— CONSIGNE —
Comment traduire en anglais cette phrase du texte sur les nanoparticules : « Il n’y a pas de réel changement des propriétés physiques qui correspondrait au seuil de 100 nm. » ?

— TEXTE SOURCE —
⁂

Les nanoparticules appartiennent au monde de l’infiniment petit : leur utilisation repose sur la connaissance et la maîtrise du monde nanométrique. On en entend de plus en plus parler depuis quelques dizaines d’années, et leurs propriétés semblent pouvoir avoir de grands bienfaits dans divers domaines, et en particulier celui de l’alimentation. Que sont ces nanoparticules, et à quoi servent-elles ?

Une tentative de définition :

Les nanoparticules sont très variées, dans leurs formes, leur composition chimique, et plus généralement leurs propriétés physiques et chimiques. Il existe donc également des variations dans leur définition, et tous les textes ne s’accordent pas à ce sujet (cf. La définition même d’une nanoparticule et d’un nanomatériau). Mais la définition la plus communément admise concerne leur taille : comme leur nom l’indique, les nanoparticules sont des particules microscopiques, dont la taille est comprise entre 1 et 100 nanomètres (1 nm valant 10-9 m ; c’est l’ordre de grandeur d’une molécule).

L’Institut National de Recherche et de Sécurité (INRS) distingue, dans son dossier à ce sujet [1], les nanoparticules des nanomatériaux. Un nanomatériau est « un matériau dont au moins une dimension externe est à l’échelle nanométrique, c’est-à-dire comprise approximativement entre 1 et 100 nm ou qui possède une structure interne ou de surface à l’échelle nanométrique » (définition tirée de la norme ISO TS 80004-1), alors qu’une nanoparticule a ses trois dimensions à l’échelle nanométrique (contrairement par exemple aux nanotubes de carbone, dont une des trois dimensions n’est pas à l’échelle nanométrique). Mais ce n’est pas la définition adoptée par la Commission européenne par exemple (cf. voir la page sur la définition), qui parle d’un seuil de 50 % de nanoparticules pour définir un nanomatériau. La définition même des nanoparticules est donc discutée.

 

Une échelle : le nanomètre

Selon Éric Gaffet, chercheur au CNRS avec qui nous avons eu un entretien, il n’y a pas de raison scientifique de définir ainsi les nanoparticules : pourquoi par exemple s’arrêter à 100 nm, pourquoi pas 110, ou 200 ? Il n’y a pas de réel changement des propriétés physiques qui correspondrait au seuil de 100 nm. Mais la réglementation a besoin d’une définition, d’où la nécessité de trancher. Ainsi, la définition officielle adoptée en France est celle du Règlement européen concernant l’information des consommateurs sur les denrées alimentaires (INCO), mise en place en 2011, pour réglementer notamment la déclaration et l’étiquetage des nanomatériaux [2].

⁂

— BLOC DE DONNÉES —
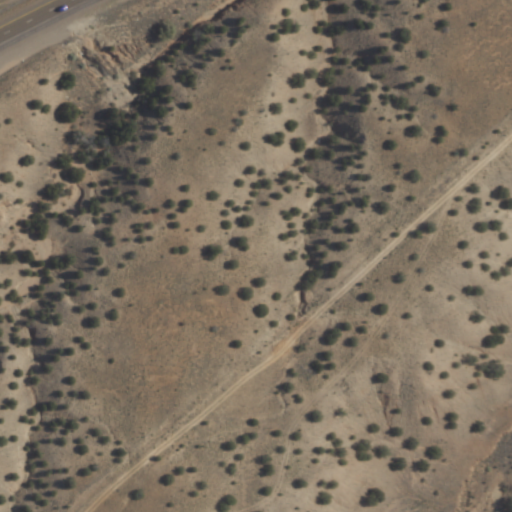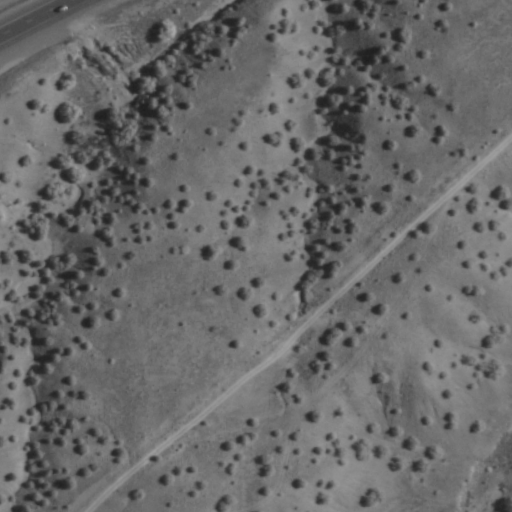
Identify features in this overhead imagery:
road: (31, 16)
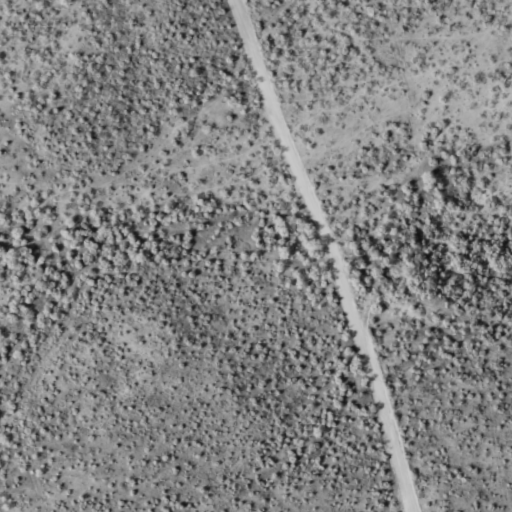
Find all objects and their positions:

⁂

— RÉPONSE —
There is no real change in physical properties that would correspond to the 100 nm threshold.